■ Excerpt ■
News extracts mentioning
Dr. T.H. Barnes & others
The Democrat, October 17, 1879, Waukon, IA, P. 2, col. 1:
We Have Met the Enemy and We are Theirs.
There is a destiny that shapes our ___ rough,
Hew them as we may.
To the surprise of everybody not excepting the most enthusiastic republicans, the democratic ticket of Allamakee County, with the exception of Auditor, has suffered a Waterloo defeat. Believing in the proverb, Vor populi, Vor Dei, we accept the result with good grace and have no jeremiad to recite. There is, however, a slight doubt in our mind as to whether this election is an index of the unbiased will of the people. We know this county pretty well, and the idea of the state ticket falling behind about 200 votes raises an interrogation point in our mind as to whether the Republican barl was not very freely used. We trust for public virtues sake that such is not the case, and as we have no positive proof that it is, we are willing to give our republican friends the benefit of the doubt. If men vote republican from conviction of right the country is comparatively safe. Honest politics of any kind are preferable to corruption.
We do not think that the result as regards the local offices is any loss to the county, as we consider the men elected good men, but the election of Messrs. Nielander and Barnes is a boost to the bank fraud and all its associate frauds. We are opposed to their policy from conscientious motives, though we respect each of them personally as much as we do any man on either ticket. But the majority rules and so mote it be.
Waukon Democrat, Vol. III, No. X, Jan. 2, 1880, Whole No. 114, p. 3, col. 2:
Miss Florence Barnes, a daughter of our representative, was nine years old last Monday and on that occasion her fond parents invited a large number of her schoolmates and gave them a grand party in her honor.
~Waukon Democrat, Feb. 13, 1880 p. 2, col. 1:
Interesting to Medicine Men
We have received through the kindness of Dr. Barnes a copy of an Act To regulate the practice of medicine and surgery in the State of Iowa. The bill provides that all persons practicing medicine in the state and possessing a diploma shall send it to the State Board of Health for verification as to its genuineness, and if found genuine the Board of Health shall issue a certificate to the effect to the holder, and such certificate shall be conclusive as to his right to practice medicine in this state. If not a graduate, the person practicing medicine and surgery shall present himself or herself before such Board and submit to such examination as the Board may require, and if such examination is satisfactory, the Board shall issue its certificate to such person which shall entitle him to the rights and privileges before mentioned.

■ Recorded information ■

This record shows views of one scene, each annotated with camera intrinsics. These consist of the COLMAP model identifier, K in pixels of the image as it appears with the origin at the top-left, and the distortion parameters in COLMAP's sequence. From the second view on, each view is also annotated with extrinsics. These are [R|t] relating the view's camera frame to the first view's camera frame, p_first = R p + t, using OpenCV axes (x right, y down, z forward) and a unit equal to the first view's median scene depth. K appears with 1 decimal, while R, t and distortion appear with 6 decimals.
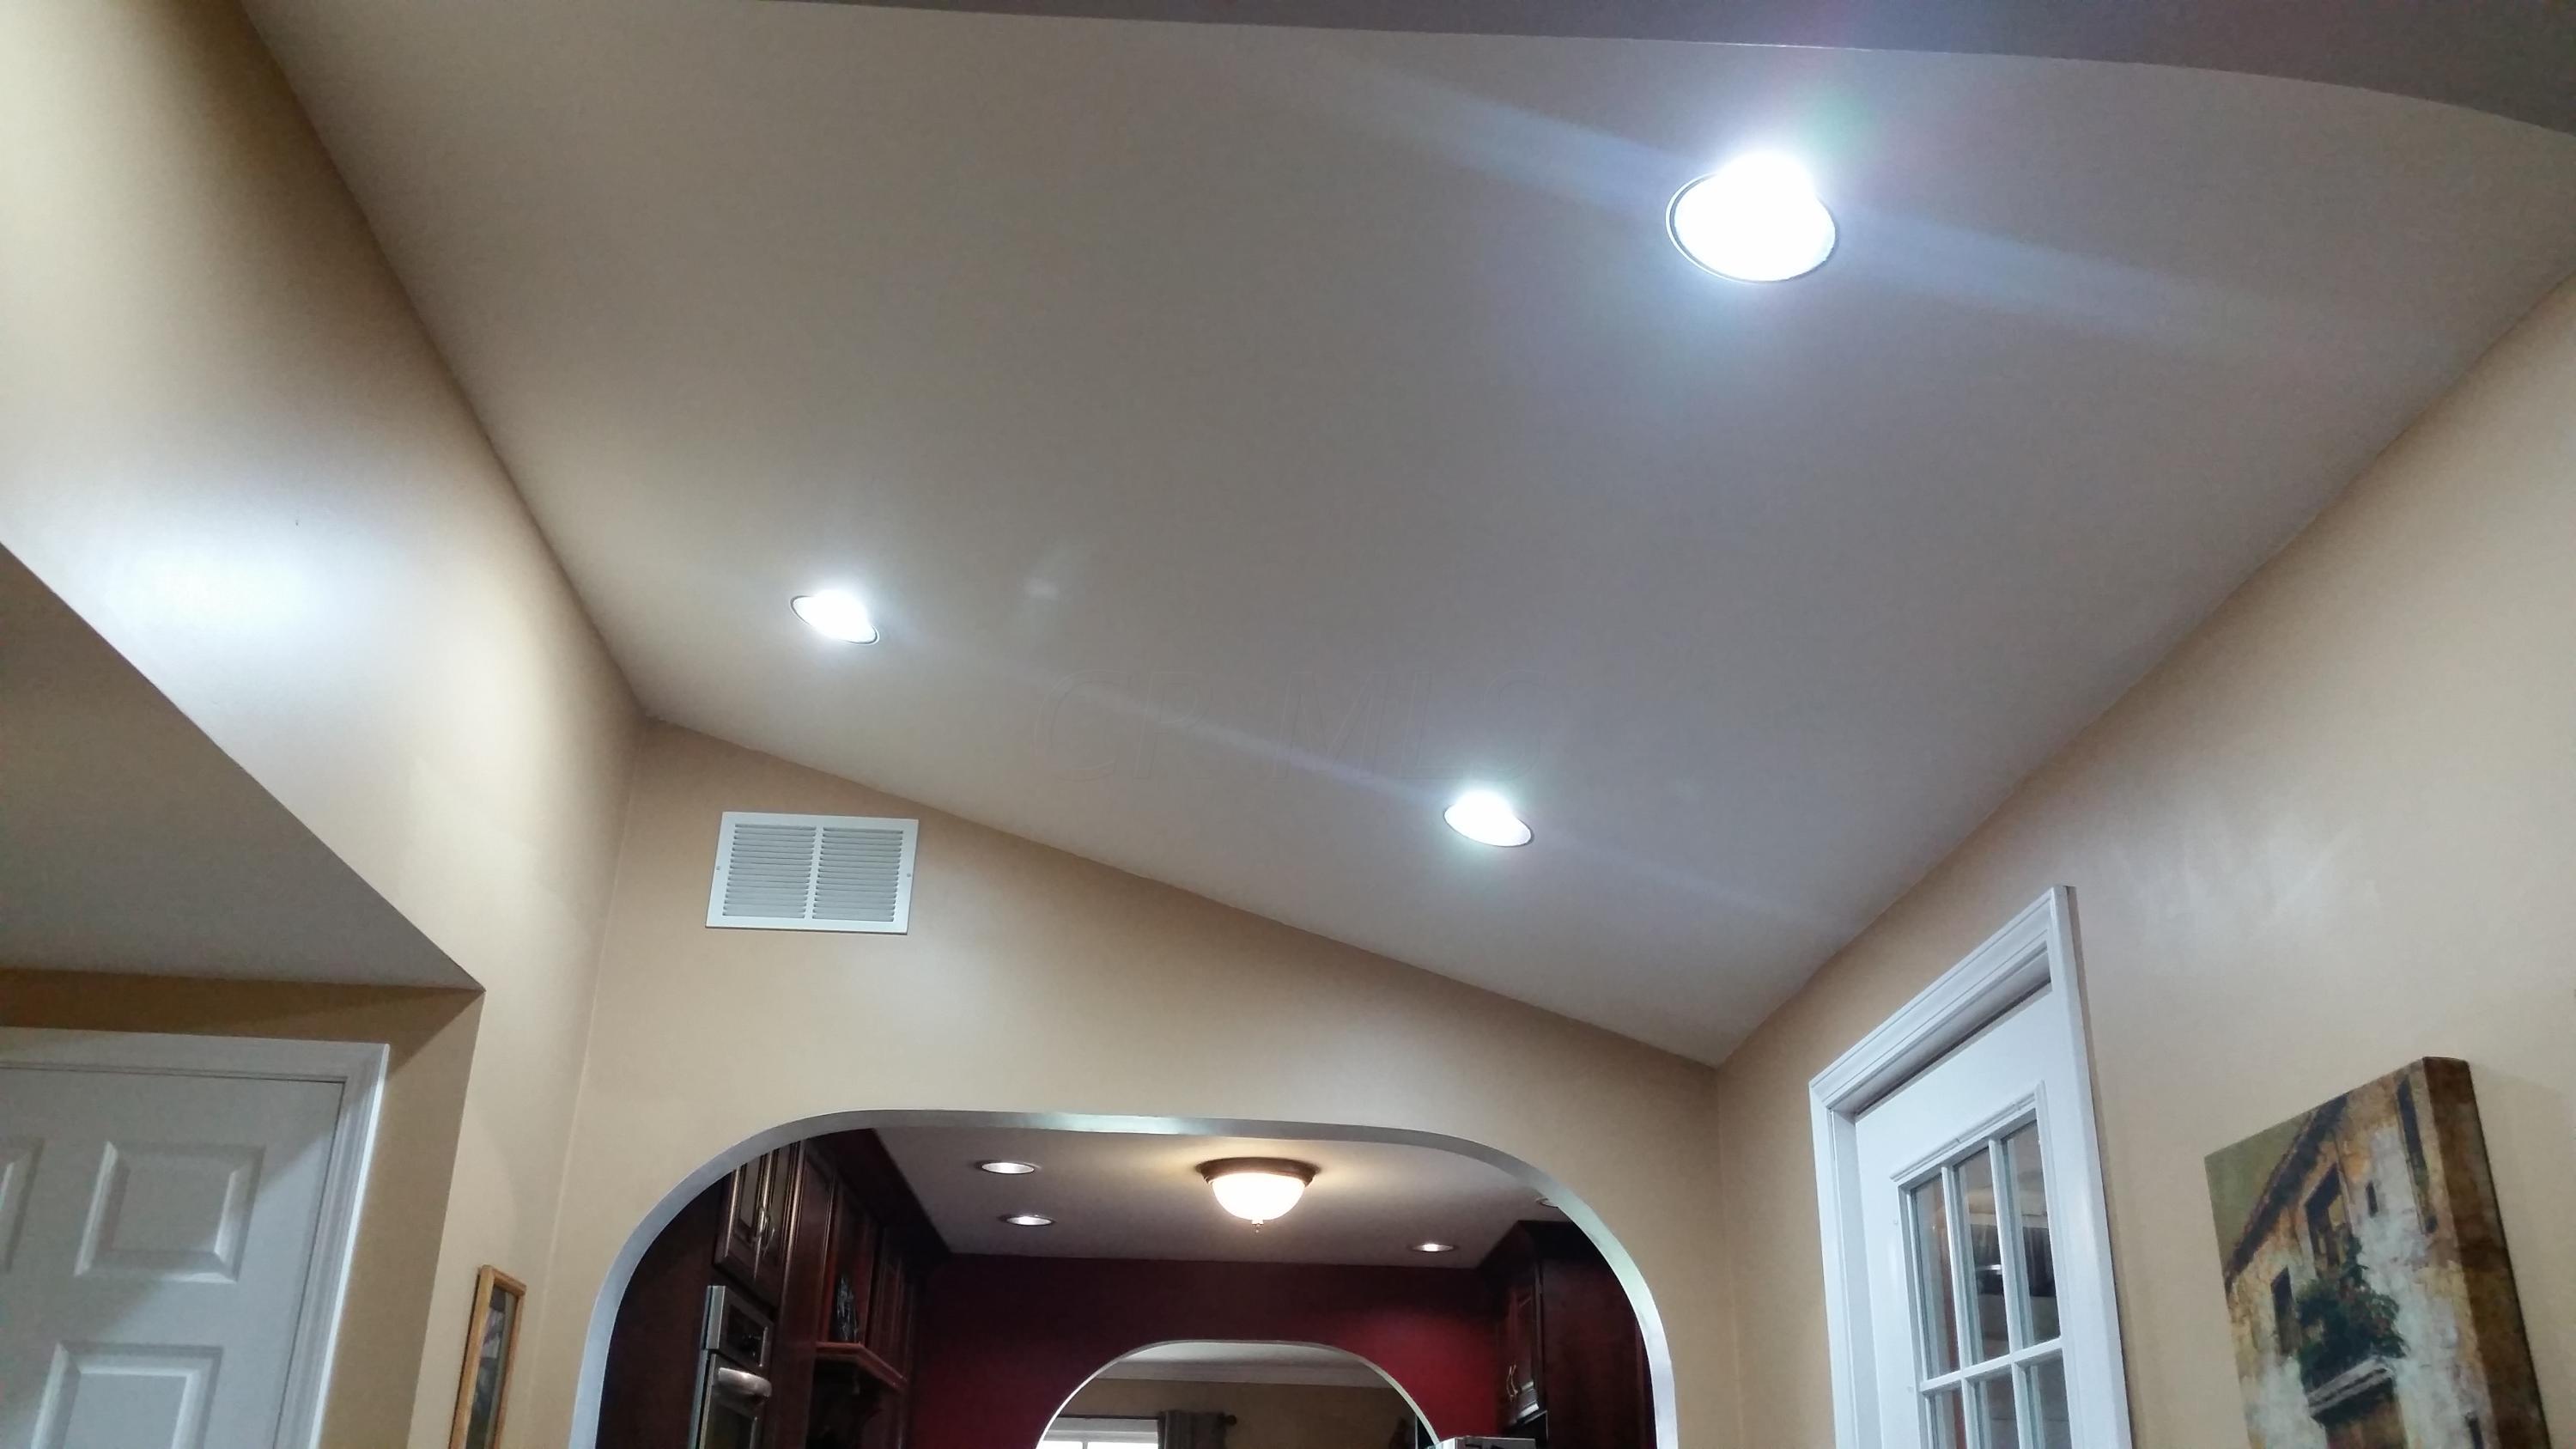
lens RADIAL K [[2141.9, 0, 1287.9], [0, 2141.9, 728.1], [0, 0, 1]] dist [0.066574, -0.007497]
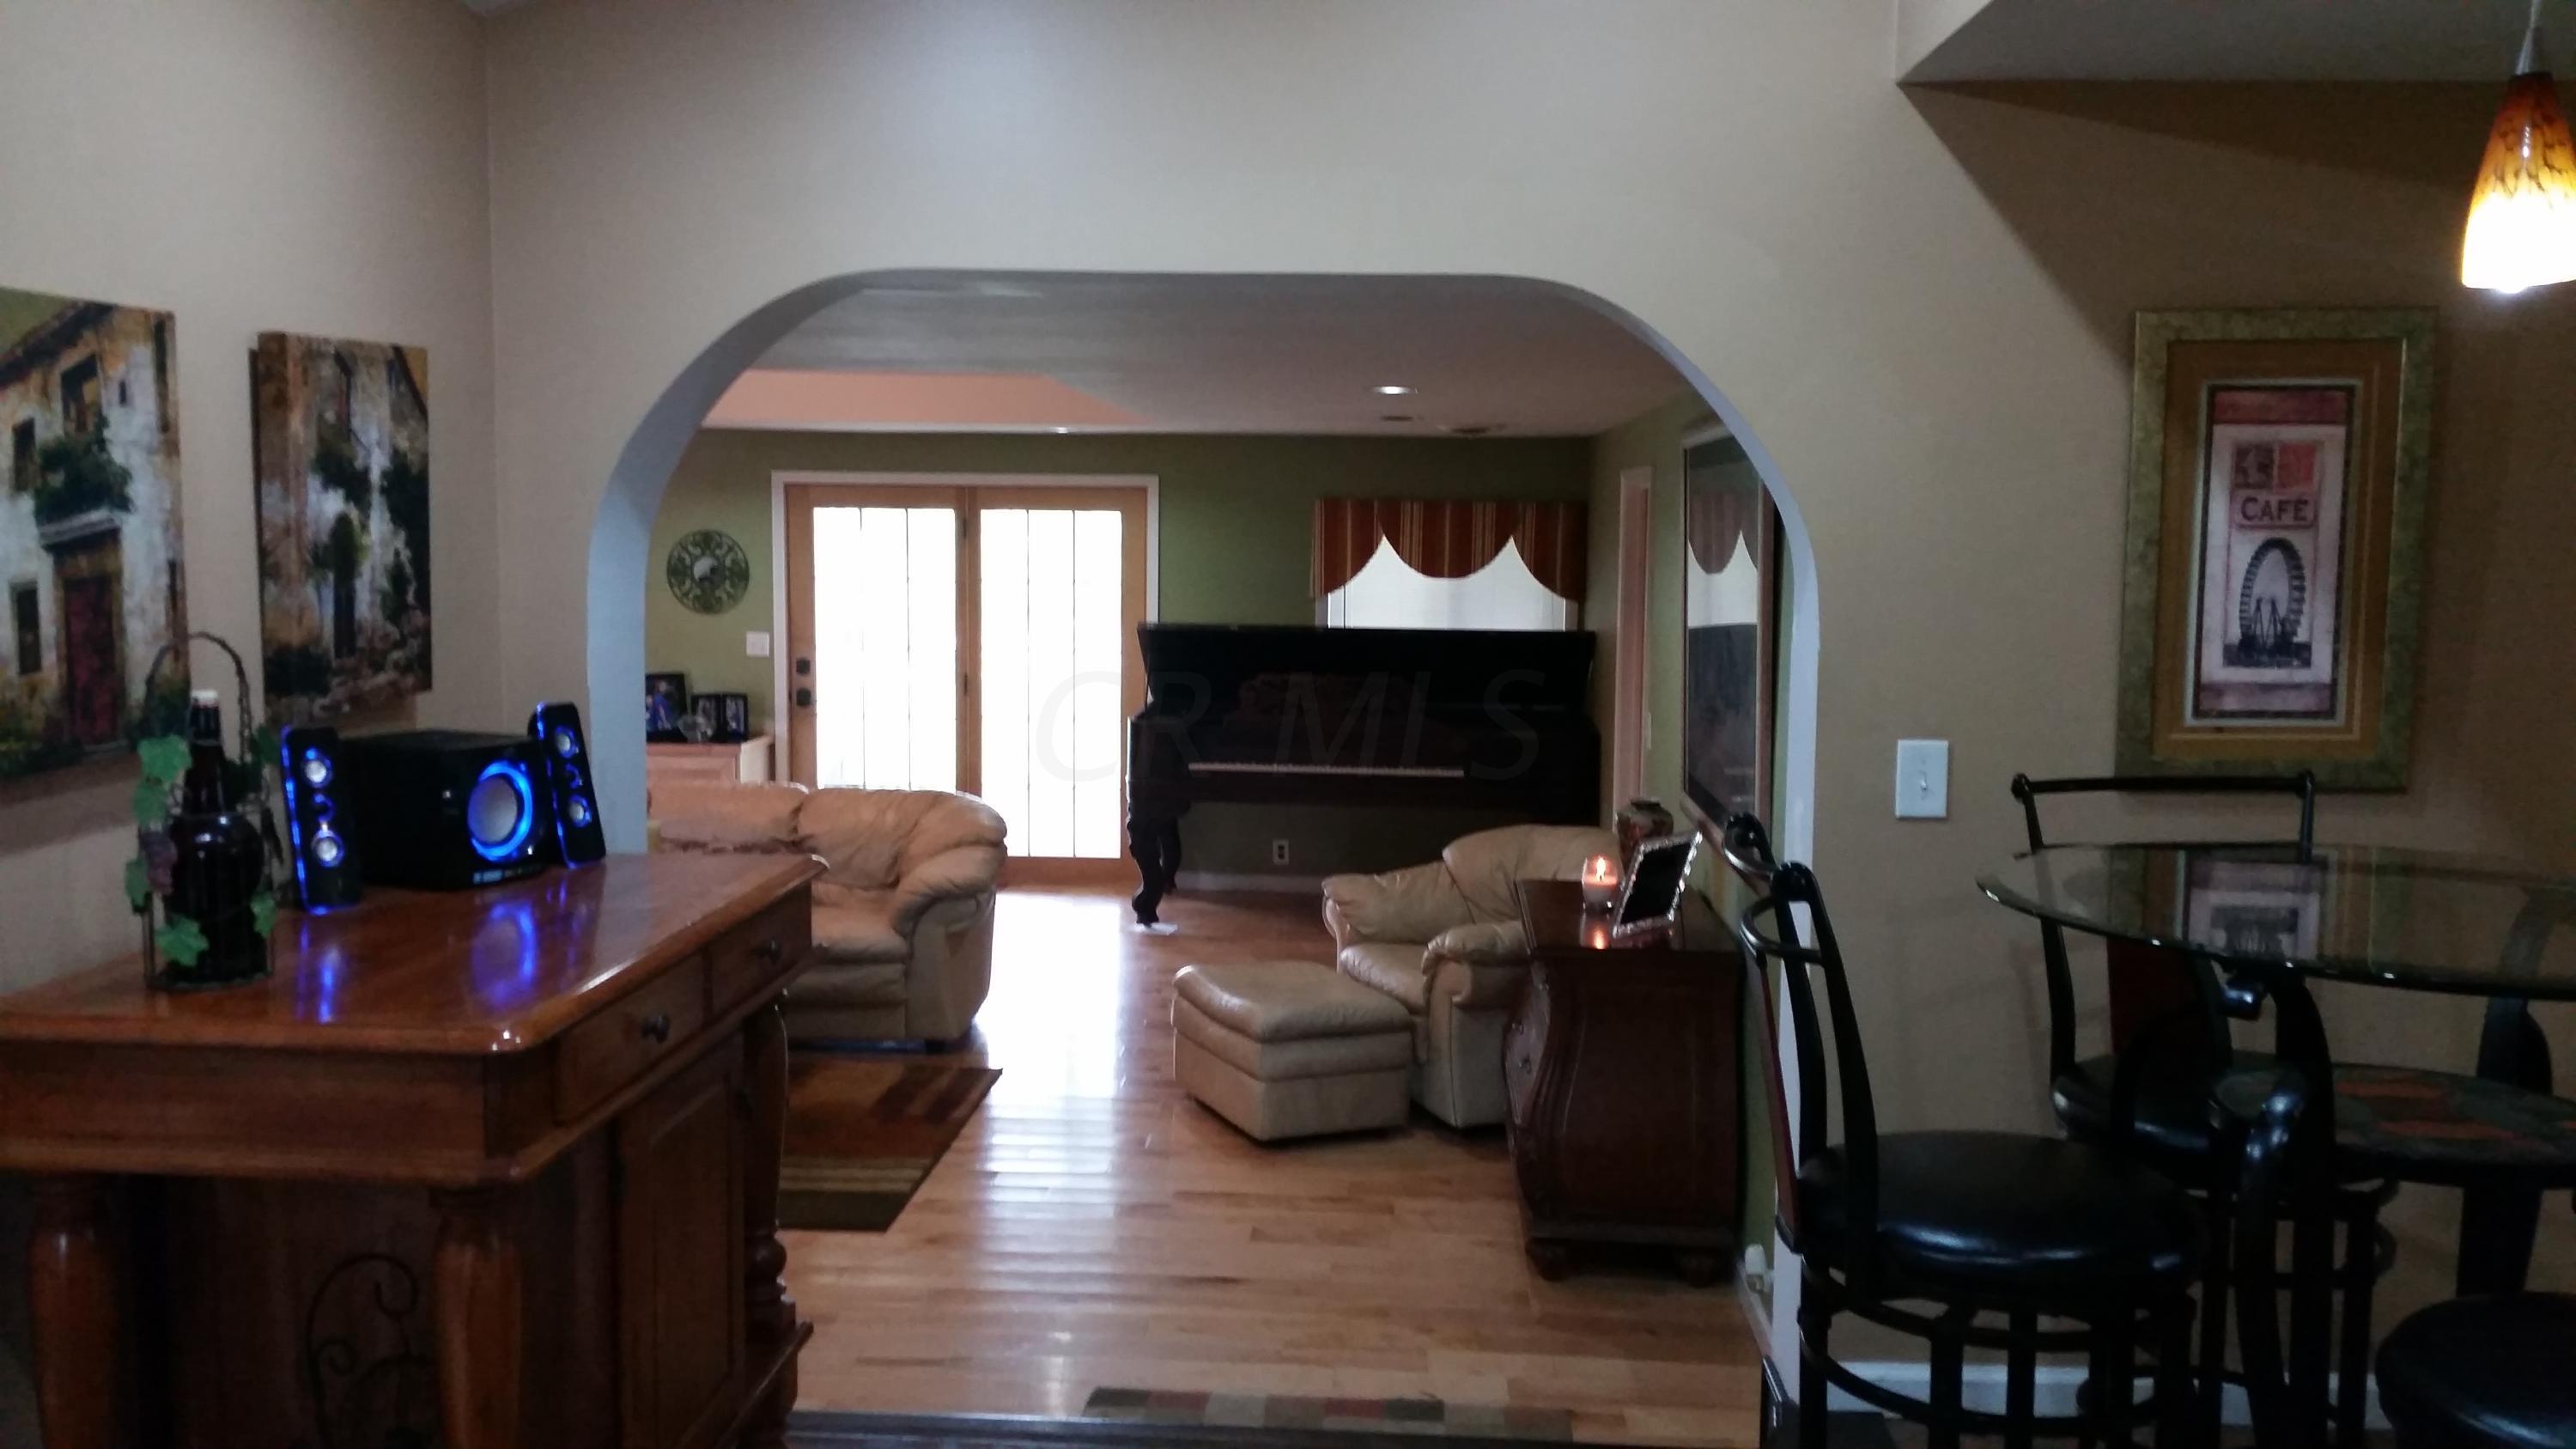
lens RADIAL K [[2141.9, 0, 1275.5], [0, 2141.9, 709.2], [0, 0, 1]] dist [0.066574, -0.007497]
pose [[-0.993062, -0.041671, 0.109958, -0.307671], [-0.072592, 0.952897, -0.294480, 0.699468], [-0.092508, -0.300419, -0.949311, 2.039660]]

■ Task directions ■
Write the next part of the news extracts about Dr. T.H. Barnes, picking up right after their final sentence.

■ Response to the exercise ■
The Board shall hold their meetings at such places as will best accommodate applicants residing in different portions of the state, and due notice of such meetings shall be published. All certificates issued by the Board shall be recorded in the office of the Recorder of deeds, in the county in which the holder resides. Those presenting diplomas for examination shall pay a fee of $2 if the diploma is found to be genuine, but if found to be fraudulent, the Board shall charge a fee of $20 from the applicant presenting such diploma. Candidates for examination shall pay the secretary of the Board a fee of $15 in advance, which fee, together with those received for certificates, shall be applied toward defraying the expenses of the Board of Examiners. Any person shall be regarded as practicing medicine and surgery within the meaning of this Act, who shall publicly profess to be a physician, or shall prescribe or furnish medicine for the sick or shall publicly profess to cure or heal by any means.
Waukon Democrat, Wed., Oct. 27, 1880, Vol. III, No. 52, Whole No. 156, p. 3, Col. 3:
One of those rare and most delicate surgical operations know to the science was performed Tuesday of last week, on Mrs. Martin Oleson, a lady of about 40 years of age, who lives west of Waukon about nine miles. The operation was the removal of an ovarian tumor that weighted 20 pounds. The tumor had been growing six years and finally reached the enormous weight given, when it became evident to her that she must submit to a surgical operation or nature would soon yield to the disease. Dr. Rodgers of Frankville, her attending physician, called upon Dr. Barnes to perform the operation and upon Doctors Shuell and Bowen to assist. The operation was found, as was expected, to be very delicate and dangerous, the tumor having become attached to the intestines and peritoneum. At the present writing, we have not heard of her condition which must, of course , be critical.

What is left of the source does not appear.